## REQUIREMENT
Below this line is a listing that includes pictures. Copy exactly, and only, the lines from the one containing "Figure 2. Equivalent" through the one containing "Figure 2. CHPG"; the pictures do not go in the copy.

## SUPPLIED INFORMATION
......

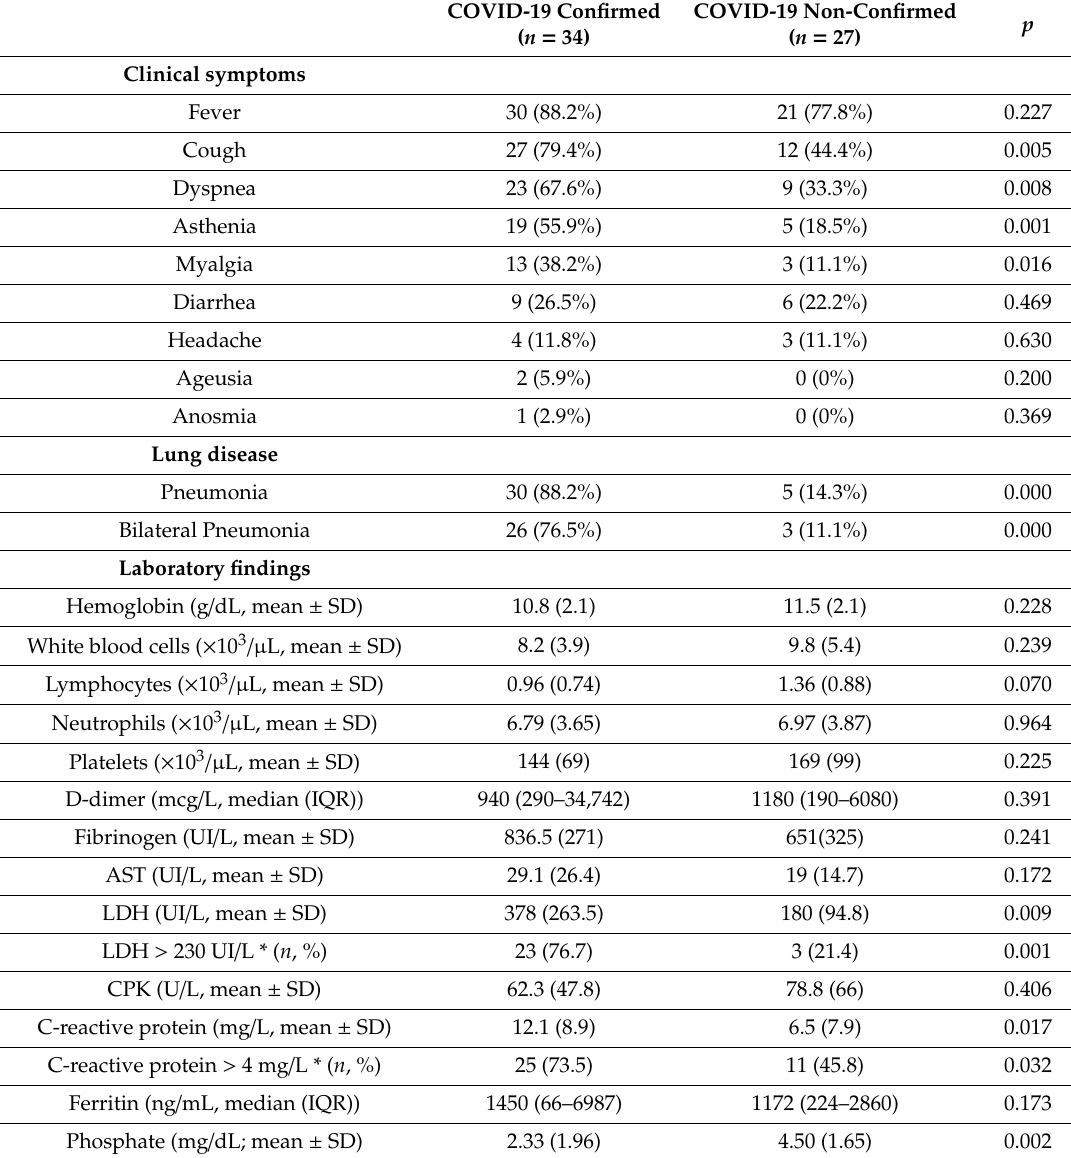
Table 2. Clinical and analytical profile of COVID-19 confirmed and non-confirmed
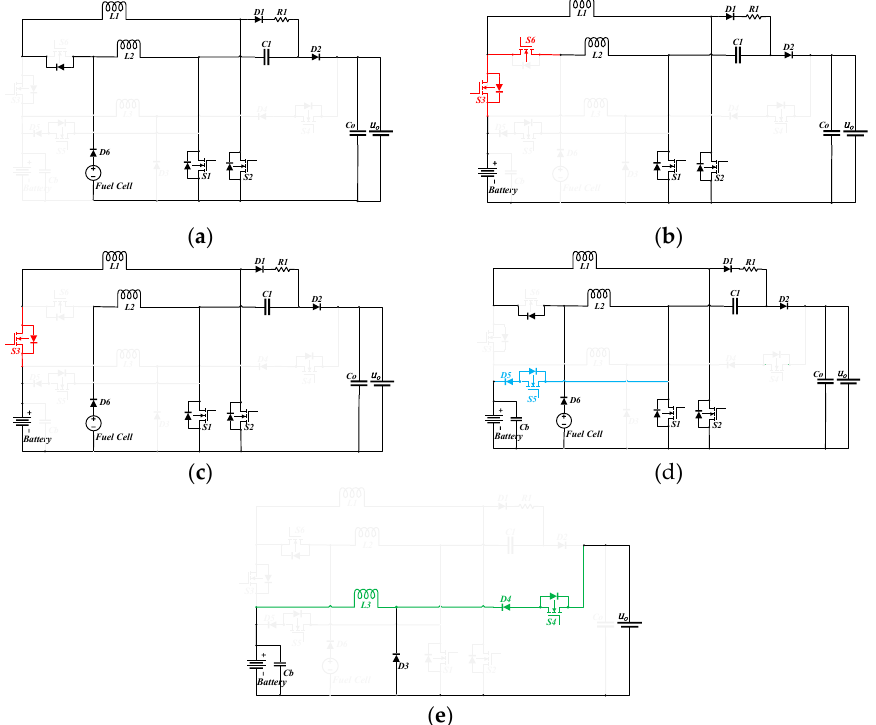
Figure 2. Equivalent circuits of five different operating states: ( a ) State 1; ( b ) State 2; ( c ) State 3; ( d ) State 4; ( e ) State 5.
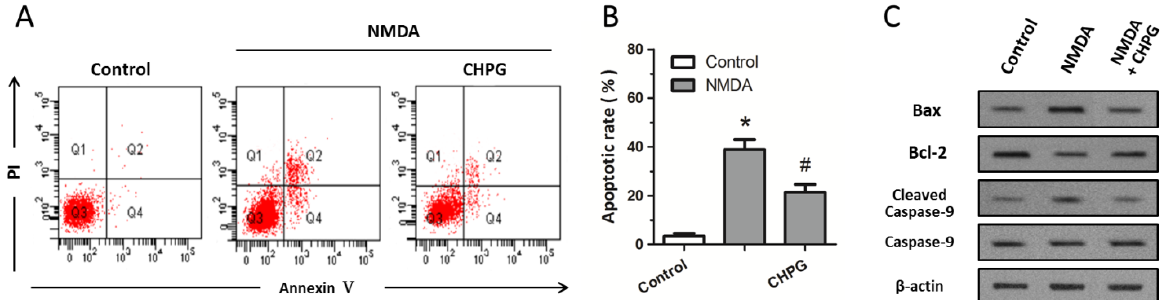
Figure 2. CHPG inhibits NMDA-induced apoptotic cell death. Differentiated PC12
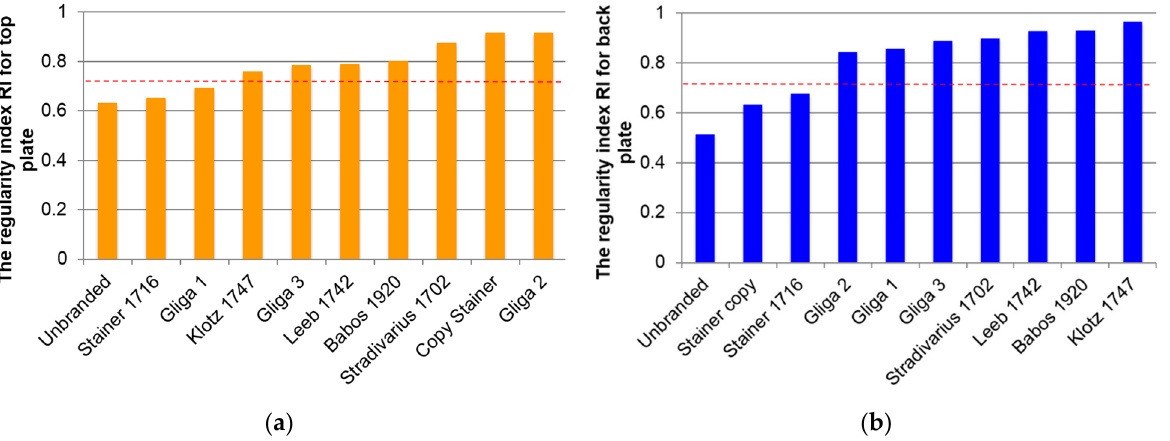
Figure 7. Variation of the regularity index: ( a ) for spruce wood from top plates; ( b ) for maple wood from back plates of studied violins.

......

## EXERCISE RESULT
Figure 2. Equivalent circuits of five different operating states: ( a ) State 1; ( b ) State 2; ( c ) State 3; ( d ) State 4; ( e ) State 5.
Figure 2. CHPG inhibits NMDA-induced apoptotic cell death. Differentiated PC12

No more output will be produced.